Michelle Nicholson was just 22 when she was handed a life sentence with a minimum of 14 years for murder.
She has always maintained her innocence and has now been out of prison for almost a decade.
‘It was that typical story. I came from a poor community, there were no opportunities and I didn’t bother with school,’ she told Metro.co.uk.
‘I was so young and naive. I never expected I’d ever go to prison and I couldn’t believe it when I did.’
After she was released Michelle, 47, set up her own charity that works with other vulnerable women both inside prison and those who are newly released and who can’t imagine a way to turn their lives around.

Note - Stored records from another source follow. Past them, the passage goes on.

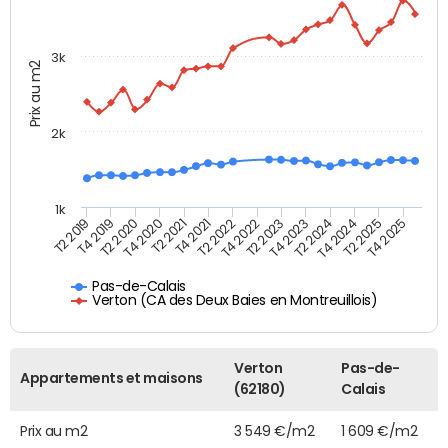
3k
Prix au m2
2k
1k
T4 2021
T2 2025
T2 2021
T4 2024
T4 2020
T2 2024
T2 2020
T4 2023
T4 2019
T2 2023
T2 2019
T4 2022
T2 2022
T4 2025
Pas-de-Calais
Verton (CA des Deux Baies en Montreuillois)
Verton
Pas-de-
Appartements et maisons
(62180)
Calais
Prix au m2
3 549 €/m2
1 609 €/m2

She says it was being able to learn behind bars that allowed her to make a success of her life when she was released. She wants to see the same opportunity be made available to other prisoners.
‘When I was in prison, I just saw so many women who needed help, more than punishment,’ she said.
‘I had heard about the social injustices they had faced and I decided I wanted to be a part of a system change.
‘I recognised what some of the women going into prison were facing – I knew that actually judging them and taking away humanity doesn’t work.
‘Actually what these people need is a little bit of help.’
Michelle said she had no interest in education and left school and a beauty course at college without any qualifications.
In prison, she decided she wanted that to change. She gained a GCSE in Psychology and then landed a place on a course with the Open University – eventually gaining a degree in Social Science.
‘Being in prison is such a harsh system that really de-humanises people – it takes away their hope and self-belief,’ Michelle said.
‘But if you give people something to work towards it gives them that hope for a future and enables them to learn about the world we are living in.
‘I was really keen to learn as much as I could.’
Recent research found that prisons that receive funding from the Prisoners’ Education Trust – which works in England and Wales – have a 25 percent lower chance of re-offending.
PET provides around 3,000 courses a year in levels and subjects not otherwise available in prison.
Rod Clark, Chief Executive, said: ‘People usually come into prison with a poor history of education – around half have left school with no qualifications whatsoever.
‘Education in prison equips people with the tools to build a life away from crime, support their families and contribute to their communities after release.
‘At PET we have funded 3,000 prisoners a year; people who have gone on to become engineers, entrepreneurs and academics, to name a few.
‘We met many former prisoners who have found skills, talents or attributes they never knew they had, and have come out of prison driven to give back to society and help deter other people from crime.’
Michelle set up Keychanges when she was released from prison, to help women who have served time get back into the community.
She now uses her own experience to give educational presentations to a range of audiences to help people better understand prisoners’ needs.
‘I think rehabilitation is so important,’ she said.
‘People who are released from prison have served their sentence – but they carry the stigma for life.
‘We need to be inclusive and give prisoners support otherwise they will just keep re-offending.
‘Studying really opened my mind and in a place where there is no mental stimulation, you have to find something.’